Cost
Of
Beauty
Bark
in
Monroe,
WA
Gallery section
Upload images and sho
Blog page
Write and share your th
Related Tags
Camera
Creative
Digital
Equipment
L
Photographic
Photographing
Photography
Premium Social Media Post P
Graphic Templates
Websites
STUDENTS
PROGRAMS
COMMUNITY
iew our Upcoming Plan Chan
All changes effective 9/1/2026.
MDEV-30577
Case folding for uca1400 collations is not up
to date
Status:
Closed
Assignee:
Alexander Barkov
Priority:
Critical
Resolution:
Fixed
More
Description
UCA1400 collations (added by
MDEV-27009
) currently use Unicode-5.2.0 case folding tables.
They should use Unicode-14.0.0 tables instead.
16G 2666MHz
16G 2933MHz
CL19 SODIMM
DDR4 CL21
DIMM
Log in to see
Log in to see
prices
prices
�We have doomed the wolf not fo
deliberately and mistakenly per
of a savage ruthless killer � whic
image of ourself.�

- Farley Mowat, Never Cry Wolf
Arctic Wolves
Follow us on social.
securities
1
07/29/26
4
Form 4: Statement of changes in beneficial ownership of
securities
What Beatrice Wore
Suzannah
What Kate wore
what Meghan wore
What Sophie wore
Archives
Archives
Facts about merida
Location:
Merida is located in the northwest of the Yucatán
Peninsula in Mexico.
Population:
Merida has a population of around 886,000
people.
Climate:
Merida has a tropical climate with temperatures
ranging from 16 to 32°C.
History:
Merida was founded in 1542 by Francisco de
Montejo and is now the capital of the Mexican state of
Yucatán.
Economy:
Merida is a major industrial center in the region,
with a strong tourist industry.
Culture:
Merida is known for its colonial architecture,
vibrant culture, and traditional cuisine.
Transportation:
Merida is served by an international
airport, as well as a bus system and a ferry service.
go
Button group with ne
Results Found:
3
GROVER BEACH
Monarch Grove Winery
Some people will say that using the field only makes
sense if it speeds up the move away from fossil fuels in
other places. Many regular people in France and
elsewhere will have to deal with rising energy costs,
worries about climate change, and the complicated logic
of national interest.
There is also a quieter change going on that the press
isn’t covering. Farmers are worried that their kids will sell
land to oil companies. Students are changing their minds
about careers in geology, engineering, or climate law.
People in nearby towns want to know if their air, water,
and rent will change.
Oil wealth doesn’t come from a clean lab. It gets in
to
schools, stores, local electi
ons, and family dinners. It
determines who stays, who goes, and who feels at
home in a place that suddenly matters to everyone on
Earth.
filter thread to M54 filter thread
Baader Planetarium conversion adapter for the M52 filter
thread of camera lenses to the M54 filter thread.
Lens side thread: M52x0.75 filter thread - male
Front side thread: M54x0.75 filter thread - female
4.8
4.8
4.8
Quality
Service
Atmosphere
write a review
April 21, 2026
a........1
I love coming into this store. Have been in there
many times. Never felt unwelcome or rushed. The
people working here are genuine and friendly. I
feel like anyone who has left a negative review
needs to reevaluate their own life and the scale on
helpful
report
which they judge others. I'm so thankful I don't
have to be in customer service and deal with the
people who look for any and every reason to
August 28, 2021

□ □ □ □ □

- **PROMPT**
Nothing in the records above may be left out; repeat them exactly.

- **EXERCISE SOLUTION**
Cost
Of
Beauty
Bark
in
Monroe,
WA
Gallery section
Upload images and sho
Blog page
Write and share your th
Related Tags
Camera
Creative
Digital
Equipment
L
Photographic
Photographing
Photography
Premium Social Media Post P
Graphic Templates
Websites
STUDENTS
PROGRAMS
COMMUNITY
iew our Upcoming Plan Chan
All changes effective 9/1/2026.
MDEV-30577
Case folding for uca1400 collations is not up
to date
Status:
Closed
Assignee:
Alexander Barkov
Priority:
Critical
Resolution:
Fixed
More
Description
UCA1400 collations (added by
MDEV-27009
) currently use Unicode-5.2.0 case folding tables.
They should use Unicode-14.0.0 tables instead.
16G 2666MHz
16G 2933MHz
CL19 SODIMM
DDR4 CL21
DIMM
Log in to see
Log in to see
prices
prices
�We have doomed the wolf not fo
deliberately and mistakenly per
of a savage ruthless killer � whic
image of ourself.�

- Farley Mowat, Never Cry Wolf
Arctic Wolves
Follow us on social.
securities
1
07/29/26
4
Form 4: Statement of changes in beneficial ownership of
securities
What Beatrice Wore
Suzannah
What Kate wore
what Meghan wore
What Sophie wore
Archives
Archives
Facts about merida
Location:
Merida is located in the northwest of the Yucatán
Peninsula in Mexico.
Population:
Merida has a population of around 886,000
people.
Climate:
Merida has a tropical climate with temperatures
ranging from 16 to 32°C.
History:
Merida was founded in 1542 by Francisco de
Montejo and is now the capital of the Mexican state of
Yucatán.
Economy:
Merida is a major industrial center in the region,
with a strong tourist industry.
Culture:
Merida is known for its colonial architecture,
vibrant culture, and traditional cuisine.
Transportation:
Merida is served by an international
airport, as well as a bus system and a ferry service.
go
Button group with ne
Results Found:
3
GROVER BEACH
Monarch Grove Winery
Some people will say that using the field only makes
sense if it speeds up the move away from fossil fuels in
other places. Many regular people in France and
elsewhere will have to deal with rising energy costs,
worries about climate change, and the complicated logic
of national interest.
There is also a quieter change going on that the press
isn’t covering. Farmers are worried that their kids will sell
land to oil companies. Students are changing their minds
about careers in geology, engineering, or climate law.
People in nearby towns want to know if their air, water,
and rent will change.
Oil wealth doesn’t come from a clean lab. It gets in
to
schools, stores, local electi
ons, and family dinners. It
determines who stays, who goes, and who feels at
home in a place that suddenly matters to everyone on
Earth.
filter thread to M54 filter thread
Baader Planetarium conversion adapter for the M52 filter
thread of camera lenses to the M54 filter thread.
Lens side thread: M52x0.75 filter thread - male
Front side thread: M54x0.75 filter thread - female
4.8
4.8
4.8
Quality
Service
Atmosphere
write a review
April 21, 2026
a........1
I love coming into this store. Have been in there
many times. Never felt unwelcome or rushed. The
people working here are genuine and friendly. I
feel like anyone who has left a negative review
needs to reevaluate their own life and the scale on
helpful
report
which they judge others. I'm so thankful I don't
have to be in customer service and deal with the
people who look for any and every reason to
August 28, 2021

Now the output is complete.